A midge not so different from the biting variety in Maine turns out, in Sverdrup-Thygeson’s words, to be “almost single-handedly responsible” for the pollination of cacao flowers and hence aids in the production of chocolate. That is justification enough for a better attitude toward all midges!
Insects may be spineless, she notes, but they have a formidable set of skills. Dung beetles, for example, can navigate using the Milky Way, while other beetles employ artistry in their self-defense. The leaf beetle larva, for example, gets quite creative with its excrement, Sverdrup-Thygeson observes, chomping on palm leaves until “beautiful pale yellow curly threads ooze out at the opposite end. The larva arranges these pale threads of dung neatly over its back until it ends up with a whole wig.”
Six-legged creatures deserve respect, she argues, not only for their ingenuity but for their endurance on an evolutionary scale. “Insects saw the dinosaurs come and go, by a long margin,” she writes, and they took to flight before any other type of animal did, having “global dominance of the air for more than 150 million years.”
Their long tenure on earth has given many insect species the chance to evolve in ways that refine their efficiency in hunting and gathering. Whereas lions are successful in hunting missions about a quarter of the time and great white sharks about half the time, Sverdrup-Thygeson writes, dragonflies – with their four wings – typically get their prey 95 percent of the time. Their wing structure helped inspire the design of drones.
The skills and contributions of insects often go unrecognized by humans who know little about the inner workings of complex ecosystems. Sverdrup-Thygeson cites an example from Australia in which scientists were surprised to find that wheat fields not treated with insecticide had 36 percent higher harvest rates, greater water retention and much more nitrogen.

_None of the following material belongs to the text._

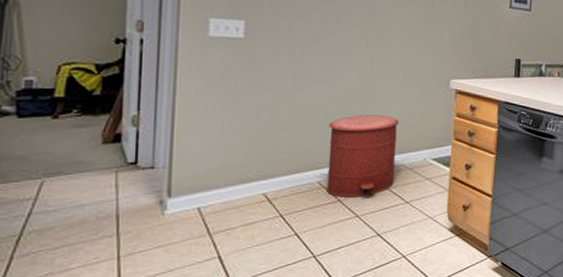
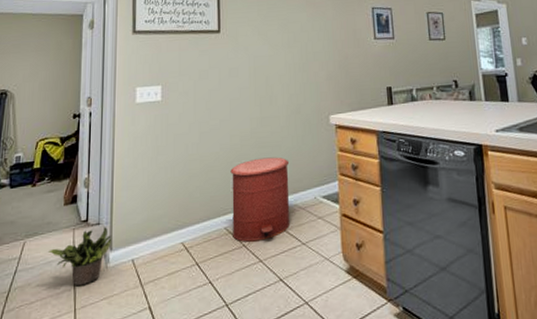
potted plant: none [77,170,172,233] -> present [47,226,112,286]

In the unsprayed fields, insects actually improved growing conditions. Earthworms helped aerate the soil and retain moisture, the intestinal bacteria in termites helped capture nitrogen from the air, and seed-eating ants helped control weeds, resulting in half as many weeds as in the sprayed fields.
Humans often unwittingly harm insects that provide vital but unacknowledged services in the natural community. Sverdrup-Thygeson describes how the widely used antiparasitic ivermectin harms the dung beetles that help break down bovine waste. Now globally, 15 percent of those beetles vital to waste management and soil-building are threatened.
Despite her playful tone and welcome humor, Sverdrup-Thygeson reminds readers that our species has a serious “moral duty to coexist” with our insect neighbors. The tiny fraction of insects that can irritate us should not blind us to the gifts of the trillions of them that keep our world livable. As Sverdrup-Thygeson recently told NPR’s Terry Gross, “they are actually saving your life a little every single day.”
That will be my new bug mantra, even as I reach for the anti-itch cream.